Interview
Building the evaluation framework for a patient-facing chatbot is surprisingly difficult on a conceptual level
At idalab 2026 · Studying Mathematics and CS @ Uni Hamburg
Could you introduce yourself and tell us a bit about your background?
My background is in mathematics and computer science. I’ve been interested in healthcare applications for a while — less the clinical side, more what happens when you try to actually deploy technology in those environments.
I first explored this in grade 12, when I did a two-week internship after meeting Julian (Associate Principal, idalab), when I attended his healthcare course at the Deutsche SchülerAkademie Grovesmühle 2022.
What motivated you to pursue an internship at idalab?
I was motivated by two things. First, I already knew from my previous internship that working at idalab is both interesting and fun. Second, the project itself was compelling, especially the chance to work directly with a client.
What kind of project did you work on?
My project was with an international medtech company, one of the largest in the world, which idalab has been supporting for a couple of years. As more of their patients manage their care at home, they developed a chatbot to support them and already had a prototype in place.
My part was to design and implement the evaluation framework, which is surprisingly difficult on a conceptual level for a patient-facing chatbot. When is an answer good, safe, and useful? When is it better not to answer at all? Are partially correct responses acceptable? And in a complex RAG pipeline, how do we reliably trace the root cause of an error? These were some of the questions we had to solve.
How was the onboarding?
Pretty smooth. There was a clear structure from the first day: meeting my mentor, understanding the project background, and getting up to speed on the work. And whenever something wasn’t clicking, I could just ask the team.
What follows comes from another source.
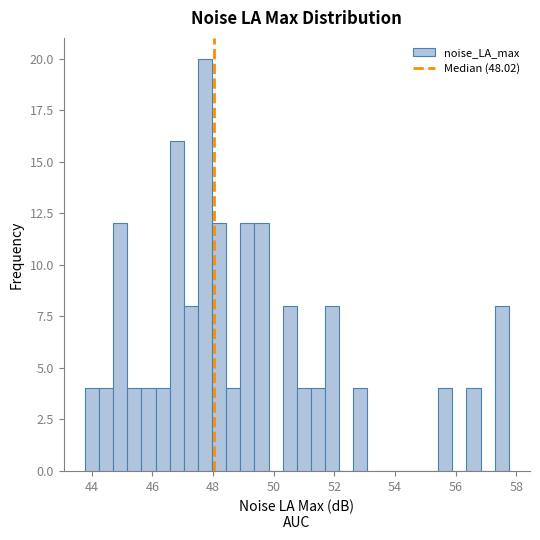

Read against the x-axis, roughly where is the centre of the tallest bar?

47.8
When I ran into a couple of tricky Git errors, for example, a colleague sat down with me over lunch and helped me sort them out.
What did day-to-day look like?
It shifted quite a bit. Early on, it was mostly conceptual work: figuring out what we wanted to measure and how. Then we started building metrics and checks along the ingestion pipeline, creating a test set, and fixing things that kept breaking. For example, table structures were often incomplete, so at some point I built an automatic correction using an LLM to fix the structure when we detected missing columns or rows. Toward the end, I built a dashboard so the client could monitor chatbot performance and spot anomalies. And mixed into all of that: preparing for client calls, refining our approach, and discussing open questions with the client’s tech team.
How was it working directly with the client team?
That was one of the most exciting and challenging parts. We had weekly update calls with all stakeholders, which we prepared together and which I co-presented. This felt like a lot at first, but by the final one it felt normal. We also had more technical discussions with the engineering team of the chatbot, which I did on my own from week three on.
What tools and technologies did you use?
The main ones: Python, Git of course, and Streamlit for the dashboard. The pipeline work touched on some RAG components, like parsing documents, creating a vector database and retrieving the relevant information given a question. Nothing exotic, but the combination and the requirements of a healthcare application were new to me.
What skills turned out to matter most?
Structuring your thinking before you touch the code. It seems obvious, but even deciding which metrics were helpful was not straightforward. Let alone the task to build an “anomaly detector”. And then the communication side, which I underestimated. Knowing what you want to build is one thing; aligning with the client team is another.
What’s next for you?
I will continue my studies in mathematics and computer science, and then probably continue with a degree that integrates quantitative skills with medical applications.